They just realized very early which way to go. If others (AMD, Intel) saw writing on the wall earlier, we would have had competition. This way, it will take years for them to catch up.
Wrong. AMD had HSA based SoC back ten years ago. The problem with this approach is the Memory is Fixed width, a.k.a not expandable or scalable. The M1 has a subset of processes and applications spaces it shows promise in single core performance.
In reality, every applications running today is multi-core/multithreaded and large applications that require large data sets and are memory and computational intensive this CPU will not be used on. It would crash.
We have a fixed 16GB shared memory space. That's it. I routinely run 30GB rendering samples. This CPU would crash in Blender.
AAA games now requiring 12GB in dedicated VRAM for 4K Godsplay this CPU would crash and lock up the entire system.
These systems are disposable consumable, low power, low processing little efficient boxes for basic Web Browsing, Office Work. Heavy intensive, high core/high thread, memory intensive applications that thrive the more resources you throw at them--Computational Fluid Dynamics, Finite Element Analysis, large data sets that need to be stored in memory none of these and more will work with the M1.
If you're betting this solution has some linear scalable 1:1 capability of adding more cores, more shared memory as if the memory is limited on the SoC by your imagination then you'll be sorely disappointed.
Back in 2019 when Apple Demoed the Mac Pro onstage with 1024 channel strips running a full 100 unit orchestra w/o taxing a 28 core Xeon with 56 threads, an Afterburner and Dual Radeon Pro Duos with 128GB of HBM memory they could max Logic Pro [X at the time 10.5] without barely pushing all 28 cores, but it utilized all 28 cores.
That same score wouldn't even load in any of today's or for years to come M series SoCs. They'll have to offer a completely different Workstation class set of chips for that to ever become a reality.
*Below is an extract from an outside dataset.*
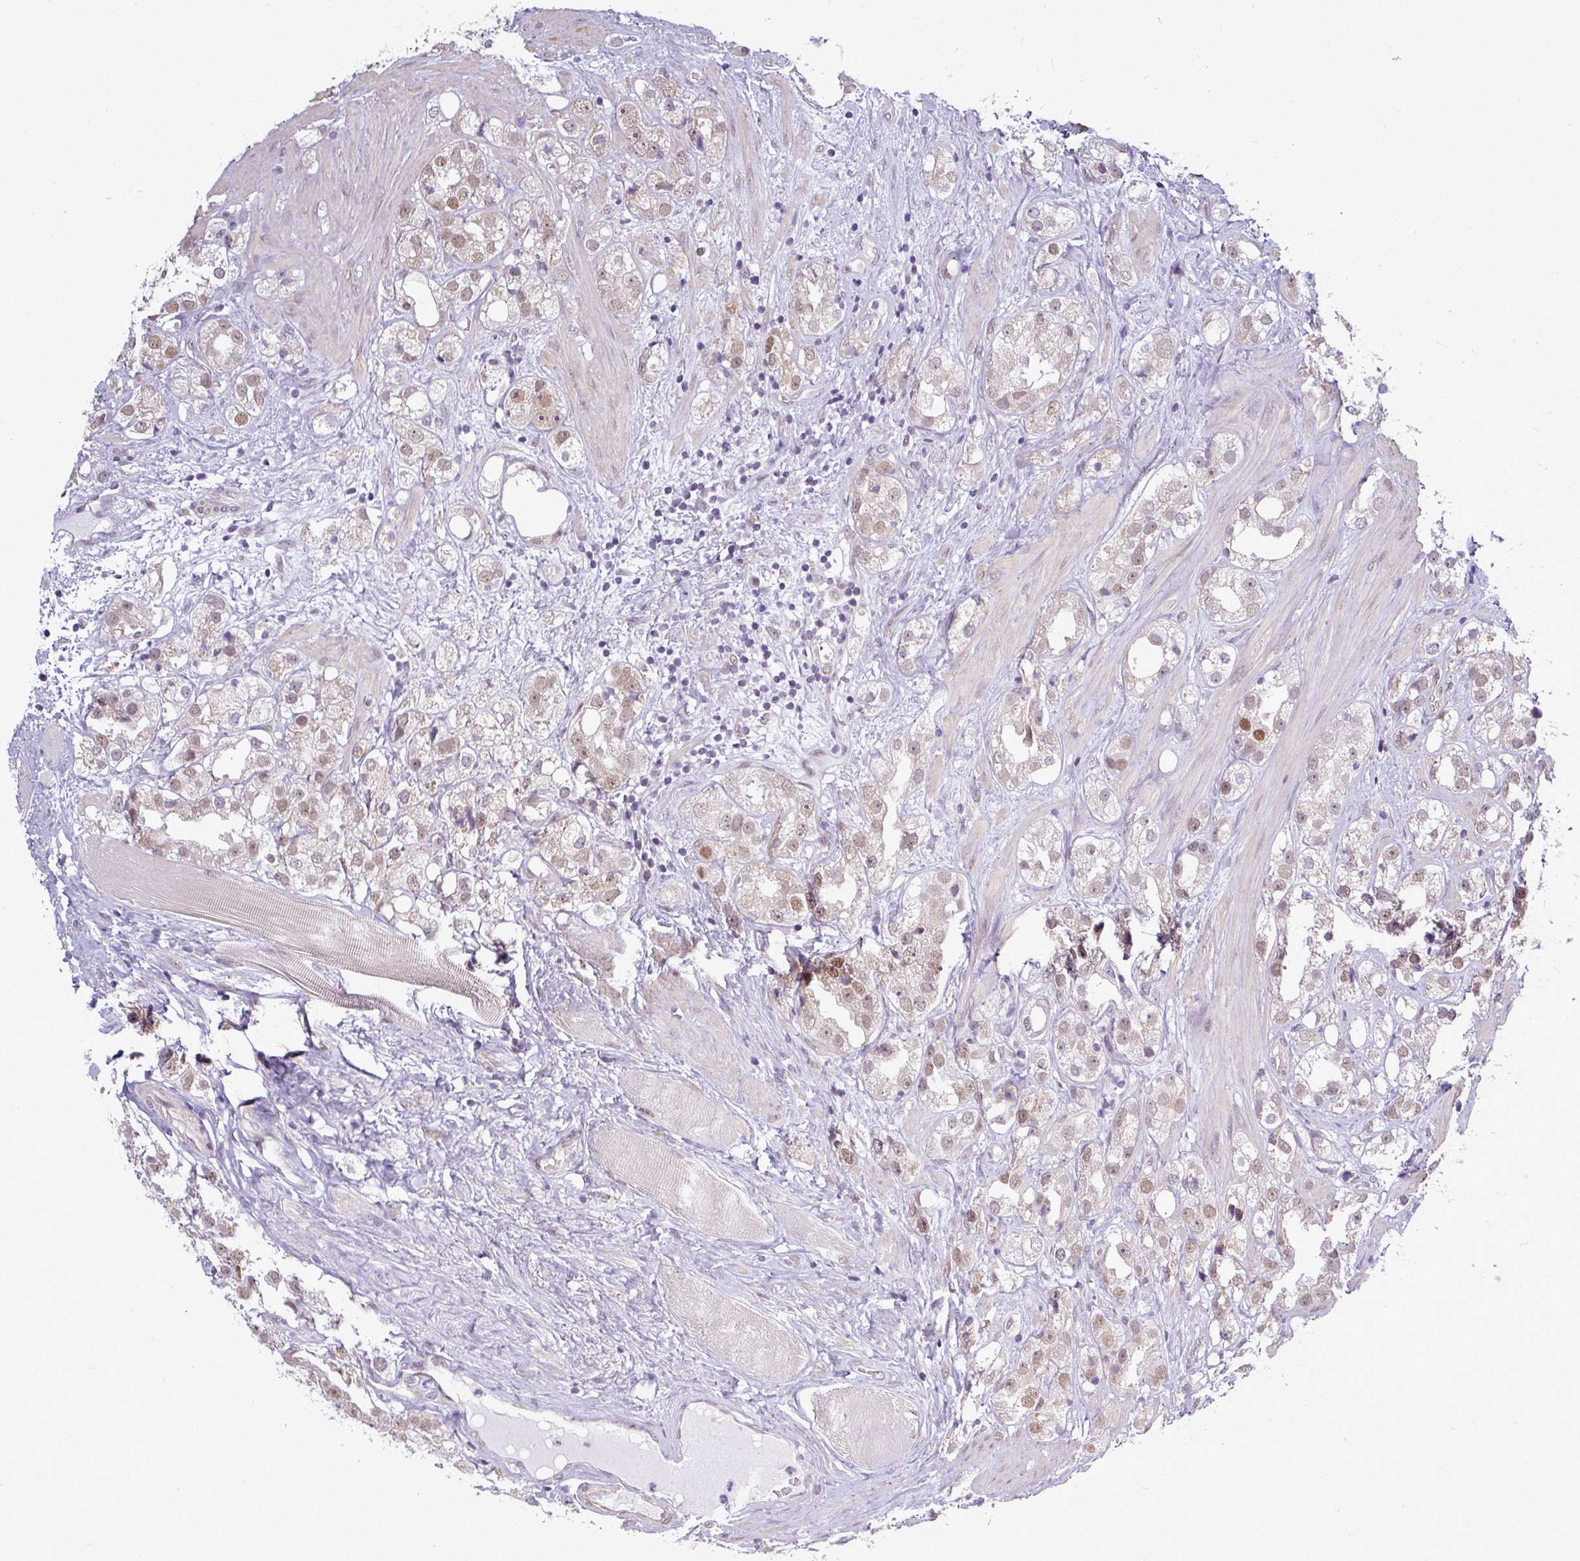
{"staining": {"intensity": "weak", "quantity": ">75%", "location": "nuclear"}, "tissue": "prostate cancer", "cell_type": "Tumor cells", "image_type": "cancer", "snomed": [{"axis": "morphology", "description": "Adenocarcinoma, NOS"}, {"axis": "topography", "description": "Prostate"}], "caption": "Tumor cells demonstrate low levels of weak nuclear expression in about >75% of cells in human prostate cancer.", "gene": "ZNF217", "patient": {"sex": "male", "age": 79}}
By the way, AMD's Zen 4 is including their own Neural Engine FPGAs drawing upon the Xilinx merger, their own Tensor Cores, RDNA 3.0 based 5nm fab SoC that won't be limited to 16/32/64/128GB of HBM2e memory [that they can leverage even now seeing as they were first to market to use such]. Zen has a present limit of 2TB and the Zen 4 on DDR5/LPDDR5 will expand that memory footprint for the supercomputing markets, big data center markets.
People seem to delude themselves that this SoC is the future when it's a specialized solution.